According to the Ministry of Home Affairs (MHA) Annual Report 2019-20, the last six years have seen a significant decline in the violence unleashed by Left Wing Extremism (LWE) as well as the geographical spread of LWE. There has been a 41 per cent reduction in violent incidents and a 49 per cent reduction in LWE-related deaths in 2019 as compared to 2013. The arc of violence has been considerably restricted with only 30 districts accounting for 83 per cent of the LWE violence. The report states, “With the Maoists forced to remain on the back-foot in most of the States, it is time to consolidate the gains in order to end this menace once and for all”.
The success in tackling Left Wing Extremism can be attributed to the holistic approach of the MHA that focuses on inter-state coordination, capacity building of states, and development schemes. However, despite the improvement in the situation, the Maoists remain a highly potent threat. This was brutally brought home in the April 3 ambush in Chhattisgarh, which left 22 security men dead and 31 injured.
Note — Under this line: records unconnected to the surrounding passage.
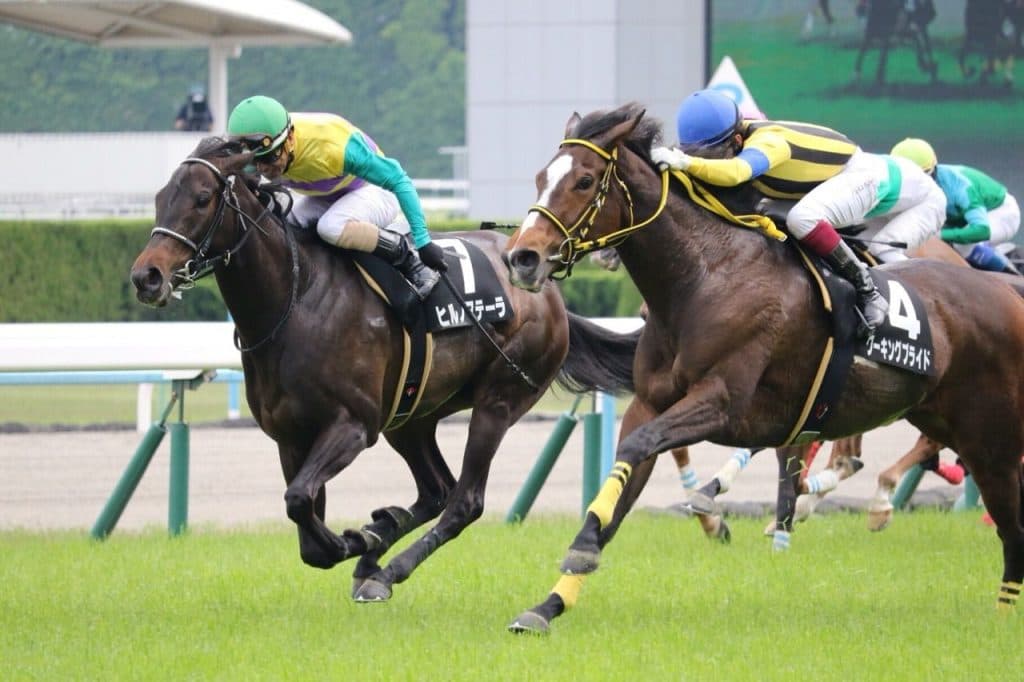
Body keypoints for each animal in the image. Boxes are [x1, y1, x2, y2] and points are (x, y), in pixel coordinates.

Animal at [129, 136, 640, 603]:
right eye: (159, 197)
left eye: (202, 198)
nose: (146, 276)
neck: (297, 299)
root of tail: (546, 289)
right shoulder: (290, 437)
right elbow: (306, 528)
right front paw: (364, 536)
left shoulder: (353, 425)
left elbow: (300, 504)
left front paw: (354, 539)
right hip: (411, 415)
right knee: (437, 490)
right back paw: (377, 554)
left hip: (498, 400)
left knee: (464, 501)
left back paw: (388, 567)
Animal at [502, 102, 1024, 634]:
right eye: (542, 177)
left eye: (584, 181)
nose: (521, 257)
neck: (702, 279)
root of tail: (1006, 292)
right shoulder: (649, 403)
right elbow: (625, 479)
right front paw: (550, 602)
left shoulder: (721, 402)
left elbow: (642, 447)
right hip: (940, 418)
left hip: (992, 438)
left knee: (1010, 525)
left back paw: (998, 608)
From media reports, it appears that a total force of about 2,000 personnel from the CRPF and state police was launched from five different camps for the Maoist commander Madvi Hidma. On their return, a 450-strong force was ambushed by the Maoists with deadly effect. Despite claims of having fought bravely, it is apparent that the security forces were surprised and overwhelmed. It was distressing to read the accounts of the ambush and to see that the mistakes of the past were again repeated.
The First Line of Defence
Tackling the menace of LWE requires a counterinsurgency strategy that combines a sympathetic people-centric approach with a hard security focus on the armed Maoist cadre. The security strategy also has many components, and in this article, I will focus on the smallest piece on the organizational chessboard—the foot soldier. He is the most vulnerable as is evidenced in the number of casualties that are suffered by constables, but he is also the first line of defence and his immediate actions in a crisis can define victory or defeat. We need to strengthen his capabilities.
The first area is training. It is a military truism that ‘the more you sweat in peace, the less you bleed in war’. A well-trained soldier is hugely confident in his ability to respond to any adversity and brings lessons from his realistic training to live situations. The success of the Greyhounds in Andhra Pradesh against the Maoists is a result of their training that is said to mirror that of the National Security Guard. Between 2008 and 2017, 80 per cent of the Maoist kills were credited to the 2,000-strong Greyhounds force.
Formal training of the state police force, which is at the forefront of fighting the Maoists, is woefully inadequate. An article by Praveen Swami in February 2020 for CNBC TV 18 pointed out that “in 2016-2017, the last year for which figures are available, just 44,083 police personnel across the country received any form of in-service training: 0.03 percent of the national police force”. It is essential that all personnel being deployed in LWE be trained to achieve the basic standards in physical fitness, marksmanship, tactics, and orientation to Maoist tactics.
Modern Technology, Strong Leadership
Security forces must have all the equipment needed to minimize individual casualties. A thickly forested area with limited roads and a sparse population is perhaps the most difficult terrain for combating an insurgency. It is ideal ground for IED attacks and ambushes, the two favoured methods of the Maoists. Apart from innovative tactics, modern military technology could provide some answers to mitigate these threats.
The last two decades have seen a significant increase in IED attacks around the globe. However, this has also spurred the adoption of technological solutions in countering this menace. Some examples of these technologies are bomb disposable robots, unmanned ground vehicles with ground-penetrating radar, explosive detectors, and mine-resistant vehicles. There are a variety of jammers that block the radio signals used to detonate IEDs. Obviously, IED attacks cannot be eliminated, but the greater deployment of technology will minimize losses.
Early warning of ambushes can be obtained through the use of unattended ground sensors that can pick up movement along jungle trails. Drones and unmanned aerial vehicles (UAV) can keep a watch over or precede security forces’ columns as they move for an operation. The UAVs can be mounted with thermal sensors or Synthetic Aperture Radar to penetrate the forest canopy to detect human movement and the location of camps.
Finally, the full potential of well-trained and well-equipped troops will only be realized if the leadership is of the highest quality. I do not claim any personal knowledge, but analysis of past incidents by senior police officers has invariably pointed to weaknesses in the leadership of the state police and CRPF. If this is indeed the case, the MHA needs to take some immediate steps to correct this deficit. It would be a good idea to utilize the expertise of Short Service officers from the Army to provide effective unit leadership.
The government claims that the LWE is on its last legs. Even as strategies are devised for the future, it must not be forgotten that the foot soldier is in the frontline of the fight. Strengthening his capability with training, technology, and leadership will be a key element in defeating the Maoists.